When a tumor lacks definitive morphological features on routine H&E, immunohistochemistry identifies its lineage, primary site, and subtype through characteristic patterns of protein expression. IHC has transformed the diagnosis of undifferentiated malignancies and is central to modern surgical pathology.
Carcinoma vs. Sarcoma vs. Lymphoma
The most common IHC application is distinguishing broad tumor categories. Carcinomas (epithelial tumors) express cytokeratins (CK) and epithelial membrane antigen (EMA). Sarcomas (mesenchymal tumors) express vimentin, and often desmin (muscle), CD31/CD34 (vascular), or S100 (neural). Lymphomas express CD45 (leukocyte common antigen) and lineage-specific markers (CD20 for B-cell, CD3 for T-cell). Melanomas express S100, HMB45, Melan-A, and SOX10.
A typical initial panel for a poorly differentiated malignancy includes cytokeratin (AE1/AE3), vimentin, CD45, and S100. The pattern of positivity usually narrows the differential: cytokeratin-positive, vimentin-negative favors carcinoma; vimentin-positive, cytokeratin-negative favors sarcoma; CD45-positive favors lymphoma.
Determining Primary Site
For metastatic carcinomas with an unknown primary, IHC panels identify the likely tissue of origin using lineage-specific markers. CK7 and CK20 are the most widely used pairing: CK7+/CK20− suggests lung, breast, thyroid, or endometrial primary; CK7−/CK20+ suggests colorectal or Merkel cell; CK7+/CK20+ suggests bladder, ovarian mucinous, or pancreatic; CK7−/CK20− suggests prostate, renal, or liver.

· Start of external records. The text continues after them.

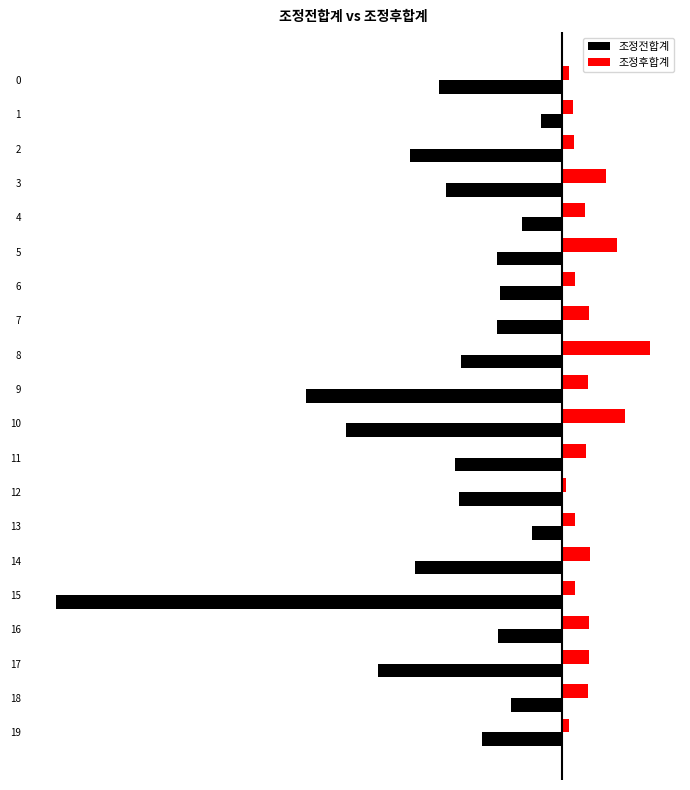

What are all the series names shown in the legend?

조정전합계, 조정후합계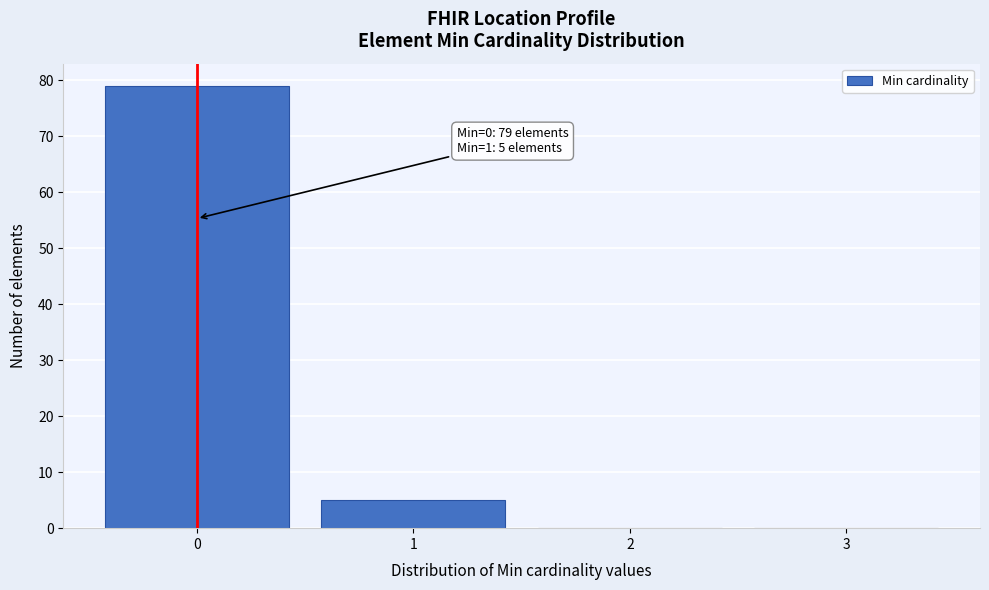

Which range on the x-axis has the tallest bar?

-0.5 to 0.5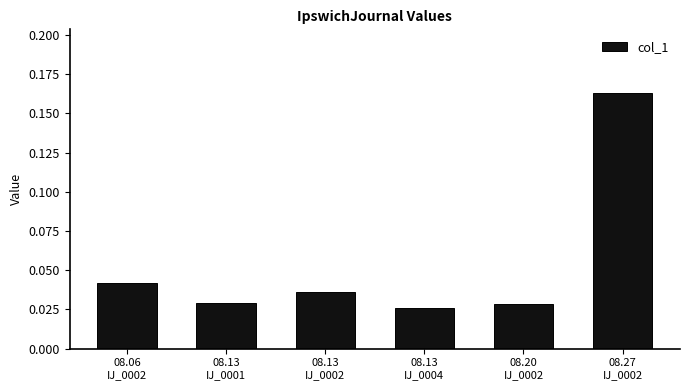

Count the values in the range 0 to 1.

6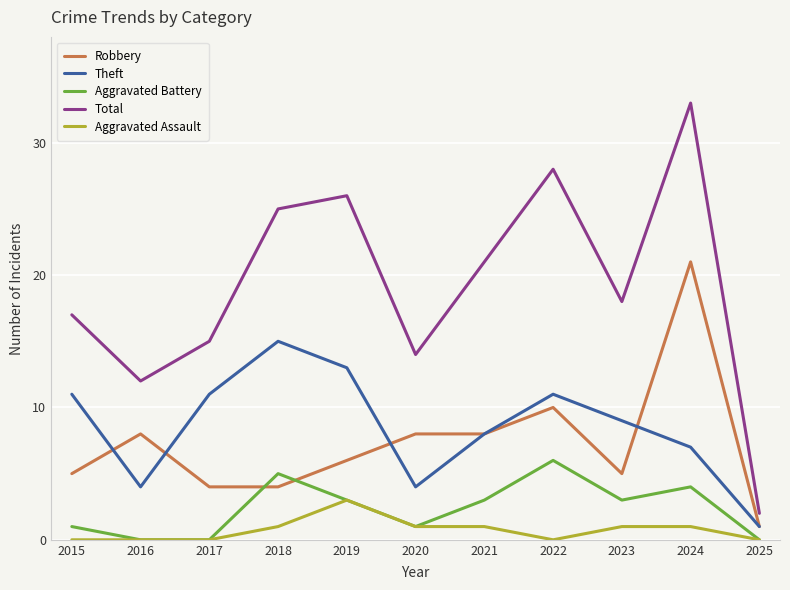

Which category has the lowest value in the Theft series?

2025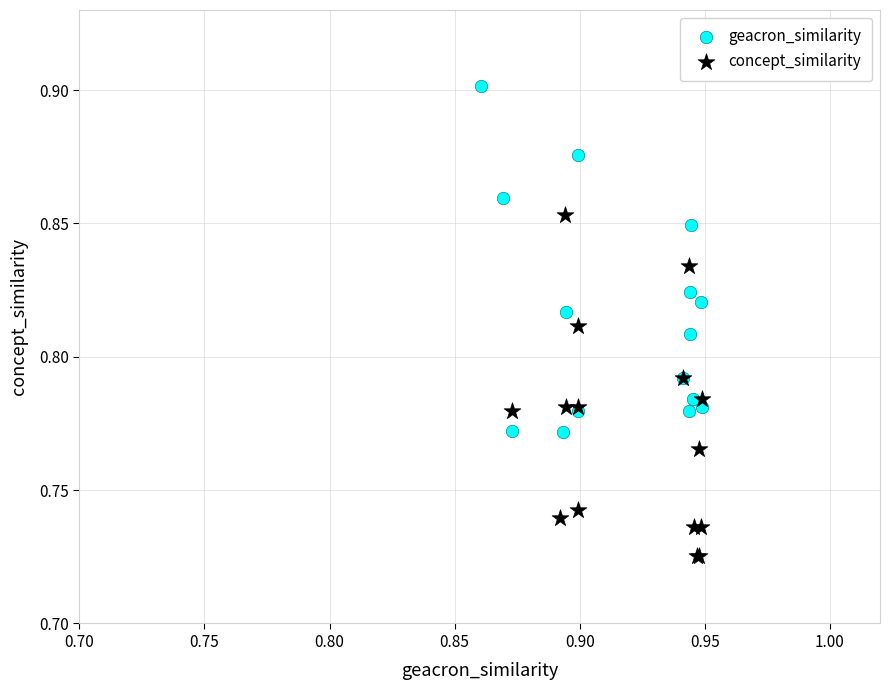

What are all the series names shown in the legend?

geacron_similarity, concept_similarity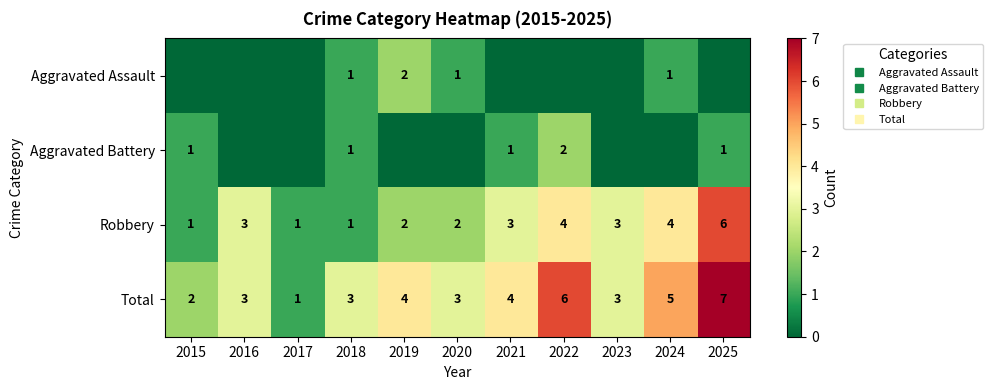

At which label is Aggravated Battery closest to 1?

2015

Organ-specific markers include TTF1 (lung, thyroid), PAX8 (thyroid, renal, ovarian, endometrial), GATA3 (breast, bladder), PSA (prostate), HepPar1 (liver), CDX2 (intestinal), and ER (breast, endometrial, ovarian). Careful panel selection based on clinical context (patient sex, imaging findings, serum tumor markers) maximizes diagnostic yield.
Neuroendocrine Tumors
Neuroendocrine tumors (NETs) are identified by expression of chromogranin A, synaptophysin, and CD56. Ki-67 proliferation index is used for grading: G1 (<3%), G2 (3-20%), G3 (>20%). Site-specific markers include TTF1 (lung), ISL1 (pancreas), and SATB2 (lower gastrointestinal tract).
Lymphoma Subtyping
Lymphoma classification relies on an extensive panel of cluster of differentiation (CD) markers. Diffuse large B-cell lymphoma (DLBCL) expresses CD20, CD79a, PAX5, and BCL6; subclassification by cell of origin (germinal center vs. activated B-cell) requires CD10, BCL6, and MUM1. Hodgkin lymphoma shows CD30 and CD15 positivity with CD45 negativity. Anaplastic large cell lymphoma (ALCL) expresses CD30 and ALK. IHC controls are essential for lymphoma panels due to the large number of antibodies used.
Sarcoma Subtyping
Soft tissue tumors are classified by their line of differentiation. Gastrointestinal stromal tumor (GIST) expresses DOG1, CD117 (c-KIT), and often CD34. Synovial sarcoma shows cytokeratin and EMA positivity with TLE1 nuclear expression. Ewing sarcoma expresses CD99 and FLI1. Rhabdomyosarcoma expresses desmin, MyoD1, and myogenin. Many sarcomas carry defining translocations that can be confirmed by FISH or PCR.
Pitfalls and Interpretation
IHC interpretation requires awareness of potential pitfalls: aberrant expression (cytokeratin-positive sarcomas, vimentin-positive carcinomas), loss of expected markers in poorly differentiated tumors, cross-reactivity (S100 in many non-melanocytic tumors), and fixation effects that may reduce sensitivity. Predictive IHC markers such as ER, HER2, and PD-L1 have specific scoring systems and require validated, standardized protocols.